La réforme du baccalauréat devait permettre à une fraction plus importante d'une classe d'âge d'obtenir ce diplôme et de poursuivre des études. A ce sujet, les avis sont contrastés, selon les secteurs d'activité, les entreprises et les métiers. Sur un plan macro-économique, les sociétés les plus avancées, dans le monde, sont celles qui ont le plus fortement misé sur l'éducation et la recherche.

Il ne s'agit en aucun cas de mener chaque jeune, de façon artificielle, au plus haut niveau de formation. Notre responsabilité collective consiste plutôt à faire en sorte que chaque jeune soit formé au niveau qui lui permettra une insertion professionnelle. A cet égard, le MEDEF s'est montré très favorable à une réforme en profondeur de l'enseignement secondaire, autour du baccalauréat général, du baccalauréat professionnel mais aussi du baccalauréat technologique. En cette année 2011, nous ne possédons pas de recul suffisant pour effectuer finement une analyse fine.

Au-delà de la réforme de ces voies, d'autres éléments jouent un rôle important. En classe de seconde, dorénavant, tout élève devra suivre un enseignement d'exploration, soit en sciences économiques et sociales, soit sur les principes fondamentaux de l'économie et de la gestion. Au fur et à mesure, des jeunes plus nombreux en retireront une meilleure sensibilisation à l'économie et au monde de l'entreprise.

S'agissant de la voie professionnelle, nous ne pouvons que souscrire à la volonté de conférer au baccalauréat ses lettres de noblesse. Nous avons donc soutenu la réforme du baccalauréat, tout en l'assortissant d'un certain nombre de réserves, notamment relatives à l'apprentissage.

Force est de constater que les entreprises s'engagent difficilement dans la signature d'un contrat d'apprentissage sur trois ans. Dans le cadre de l'établissement de la carte de formations, un travail de fond permettrait de cerner des ajustements permettant une meilleure complémentarité entre la voie scolaire et l'apprentissage.

En conclusion, il convient de saisir concrètement les opportunités engendrées par la loi du 24 novembre 2009 relative à l'orientation et à la formation. Ainsi, le service public de l'orientation offre l'occasion, pour le système éducatif et le monde des entreprises, de travailler ensemble autour d'un objectif partagé.

+---+

[MISE EN PRATIQUE]:
(a) D'après le texte sur la réforme du baccalauréat, entre quels deux enseignements d'exploration tout élève de seconde devra-t-il choisir ?
(b) Poursuivez le texte sur la réforme du baccalauréat après sa dernière phrase.

Enregistrements extraits d'une collection
+---+

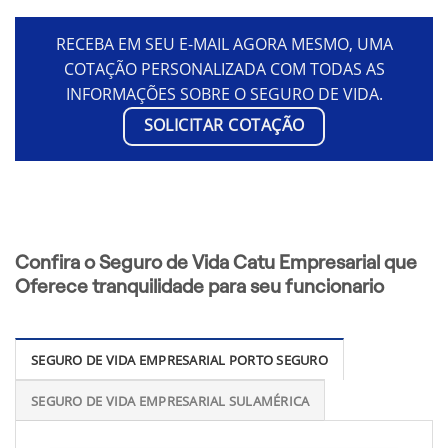
RECEBA EM SEU E-MAIL AGORA MESMO, UMA
COTAÇÃO PERSONALIZADA COM TODAS AS
INFORMAÇÕES SOBRE O SEGURO DE VIDA.
SOLICITAR COTAÇÃO
Confira o Seguro de Vida Catu Empresarial que
Oferece tranquilidade para seu funcionario
SEGURO DE VIDA EMPRESARIAL PORTO SEGURO
SEGURO DE VIDA EMPRESARIAL SULAMÉRICA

+---+

[RÉPONSES PAR TÂCHE]:
(a) Il devra suivre soit un enseignement en sciences économiques et sociales, soit un enseignement sur les principes fondamentaux de l'économie et de la gestion.

(b)
Longtemps, les partenaires sociaux se sont penchés de façon exclusive sur les questions liées à la formation professionnelle continue. Cependant, au-delà de ses finalités vis-à-vis des salariés, des demandeurs d'emploi et des publics en difficulté, la formation professionnelle continue s'avère étroitement liée à la qualité de la formation initiale. Dès leur accord, les partenaires sociaux ont souhaité approfondir cette problématique. La jeunesse constitue, bien sûr, un enjeu considérable dans les négociations en cours. D'ores et déjà, les partenaires sociaux se sont penchés sur la question de l'accompagnement des jeunes vers l'emploi, et notamment celui des « décrocheurs ».

Enfin, un autre élément, à ce stade, passe quasiment inaperçu. Dans les semaines à venir, un Plan régional de développement des formations (PRDF) sera signé dans chaque région. Au cours des derniers mois, cette perspective a fourni l'occasion d'échanges extrêmement denses entre l'ensemble des acteurs, qu'il s'agisse de l'État, des conseils régionaux, des partenaires sociaux et des organisations économiques. Il conviendra de porter une grande attention à l'aboutissement de ces différents contrats. Une évaluation sera nécessaire pour construire un diagnostic partagé permettant d'améliorer ce dispositif. En tout cas, il s'agit d'une occasion unique d'approfondir le partenariat entre les différents acteurs.

Globalement, un consensus se dégage sur la nécessité de développer les formations en alternance. Des potentialités considérables s'ouvrent pour favoriser l'entrée dans l'emploi. De notre point de vue, le baccalauréat professionnel est conçu prioritairement pour favoriser l'insertion professionnelle dans les entreprises même si la poursuite des études n'est pas exclue, dans certains cas. En revanche, un débat soutenu est nécessaire au sujet de l'articulation entre l'éducation nationale (voie générale, voie technologique ou voie professionnelle) et l'enseignement supérieur. Nous intégrons à ce débat les BTS, les DUT, les licences professionnelles et la nouvelle licence.